**ACTION ITEM:** Convert the text of the material below into a Markdown table with two columns, Row and Line, giving each non-blank line its own numbered row. Omit the pictures.

--*--

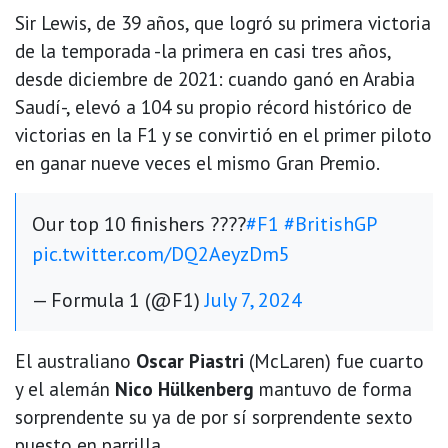
Sir Lewis, de 39 años, que logró su primera victoria
de la temporada -la primera en casi tres años,
desde diciembre de 2021: cuando ganó en Arabia
Saudí-, elevó a 104 su propio récord histórico de
victorias en la F1 y se convirtió en el primer piloto
en ganar nueve veces el mismo Gran Premio.
Our top 10 finishers ????
#F1
#BritishGP
pic.twitter.com/DQ2AeyzDm5
— Formula 1 (@F1)
July 7, 2024
El australiano
Oscar Piastri
(McLaren) fue cuarto
y el alemán
Nico Hülkenberg
mantuvo de forma
sorprendente su ya de por sí sorprendente sexto
puesto en parrilla.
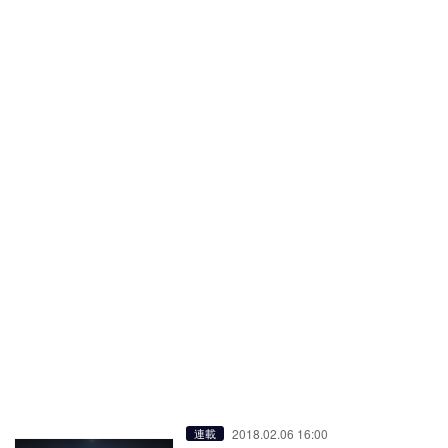
2018.02.06 16:00
連載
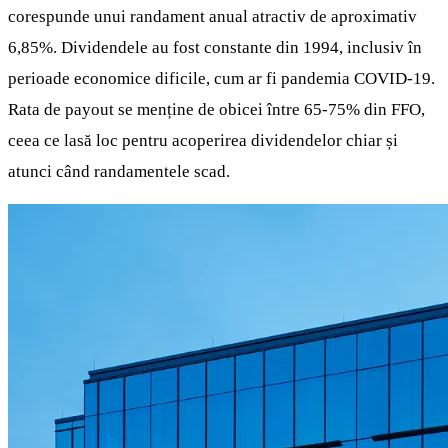
corespunde unui randament anual atractiv de aproximativ
6,85%. Dividendele au fost constante din 1994, inclusiv în
perioade economice dificile, cum ar fi pandemia COVID-19.
Rata de payout se menține de obicei între 65-75% din FFO,
ceea ce lasă loc pentru acoperirea dividendelor chiar și
atunci când randamentele scad.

--*--

**ANSWER AREA:**
| Row | Line |
|---|---|
| 1 | Sir Lewis, de 39 años, que logró su primera victoria |
| 2 | de la temporada -la primera en casi tres años, |
| 3 | desde diciembre de 2021: cuando ganó en Arabia |
| 4 | Saudí-, elevó a 104 su propio récord histórico de |
| 5 | victorias en la F1 y se convirtió en el primer piloto |
| 6 | en ganar nueve veces el mismo Gran Premio. |
| 7 | Our top 10 finishers ???? |
| 8 | #F1 |
| 9 | #BritishGP |
| 10 | pic.twitter.com/DQ2AeyzDm5 |
| 11 | — Formula 1 (@F1) |
| 12 | July 7, 2024 |
| 13 | El australiano |
| 14 | Oscar Piastri |
| 15 | (McLaren) fue cuarto |
| 16 | y el alemán |
| 17 | Nico Hülkenberg |
| 18 | mantuvo de forma |
| 19 | sorprendente su ya de por sí sorprendente sexto |
| 20 | puesto en parrilla. |
| 21 | 2018.02.06 16:00 |
| 22 | 連載 |
| 23 | corespunde unui randament anual atractiv de aproximativ |
| 24 | 6,85%. Dividendele au fost constante din 1994, inclusiv în |
| 25 | perioade economice dificile, cum ar fi pandemia COVID-19. |
| 26 | Rata de payout se menține de obicei între 65-75% din FFO, |
| 27 | ceea ce lasă loc pentru acoperirea dividendelor chiar și |
| 28 | atunci când randamentele scad. |